MoEF clearance to Lavasa illegal, says petitioner

The Ministry has established a “disastrous precedent”

December 13, 2011 03:08 am | Updated November 17, 2021 12:53 am IST - MUMBAI:

The environmental clearance granted by the Ministry of Environment and Forests (MoEF) to Lavasa is illegal as the MoEF is not a competent authority to grant the clearance, a petitioner argued during the hearing of the Lavasa matter in the Bombay High Court here on Monday.

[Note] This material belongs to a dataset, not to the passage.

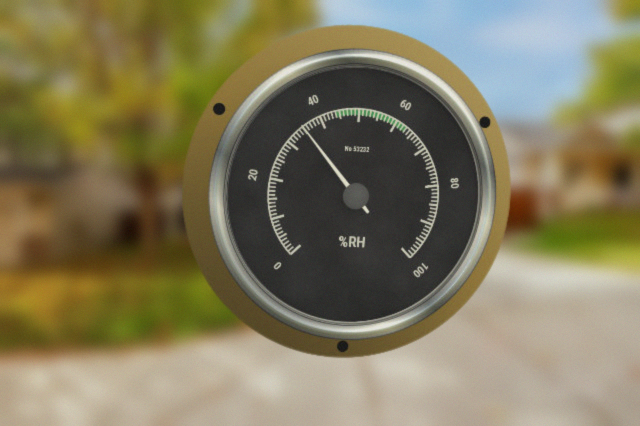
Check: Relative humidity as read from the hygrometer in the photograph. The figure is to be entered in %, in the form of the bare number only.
35
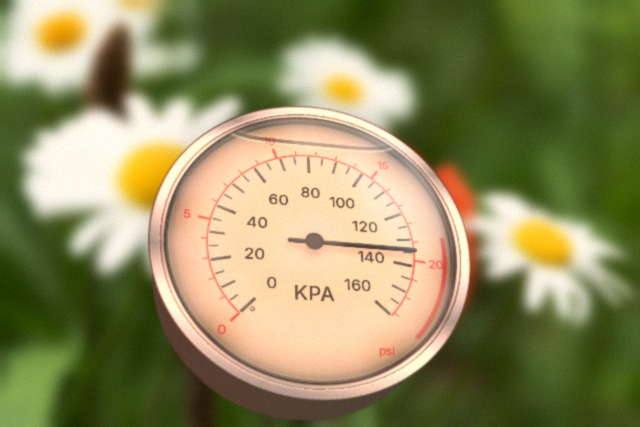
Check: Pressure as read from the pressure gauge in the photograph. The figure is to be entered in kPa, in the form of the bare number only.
135
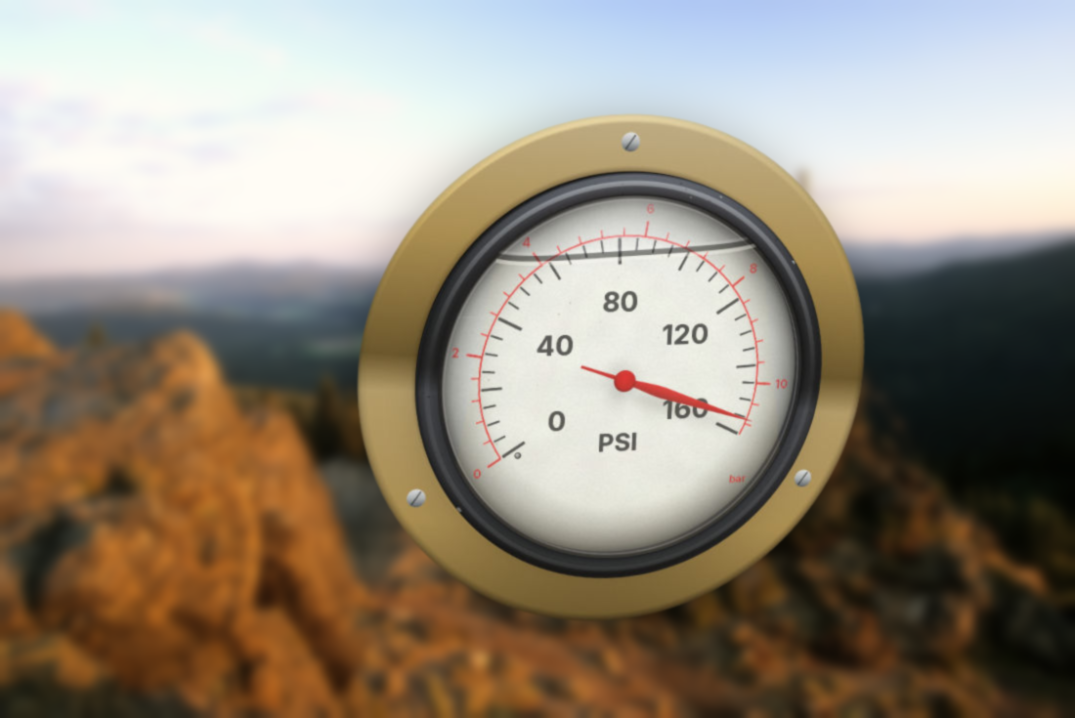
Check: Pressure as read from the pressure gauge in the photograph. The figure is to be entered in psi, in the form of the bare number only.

Suniti S.R., a petitioner who filed a Public Interest Litigation (PIL) against the project on behalf of the National Alliance for People's Movement (NAPM), said in an affidavit filed before the court that the State Environment Impact Assessment Authority (SEIAA) was the competent authority to deal with environmental clearance.

“The Environment Impact Assessment Notification and the Environment (Protection) Act, 1986 does not provide for any such post-facto clearance and what is warranted is the ‘prior' environmental clearance, which the project proponent has failed to seek,” the affidavit stated.

It said that by granting post-facto clearance to Lavasa, the Ministry had established a “disastrous precedent [that] projects don't need a ‘prior' EC [environment clearance]”. It also stated that though Lavasa Corporation violated EIA notification of 1994, 2004 and 2006, the MoEF “deliberately kept silent about the violation of EIA Notification 1994 and 2004.”

Hearing on Jan. 31

Lavasa Corporation and the MoEF are slated to file a reply to the affidavit before the next hearing to be held on January 31, 2012.

Meanwhile, the Division Bench of Justices Sharad Bobde and V.K. Tahilramani asked the petitioners, including the MoEF and Lavasa Corporation, about the jurisdiction of the National Green Tribunal and whether the matter could be transferred there.

In the last hearing more than a fortnight ago, the court asked the petitioners to consider if the cases related to Lavasa Corporation could be transferred to the tribunal.

While Lavasa and the NAPM told the court they would prefer the hearings to continue in the High Court, the MoEF has shown an inclination to approach the green tribunal.

During the hearing, another petitioner told the court that the MoEF had given the nod to the first phase of Lavasa despite it fulfilling only two of the five pre-conditions.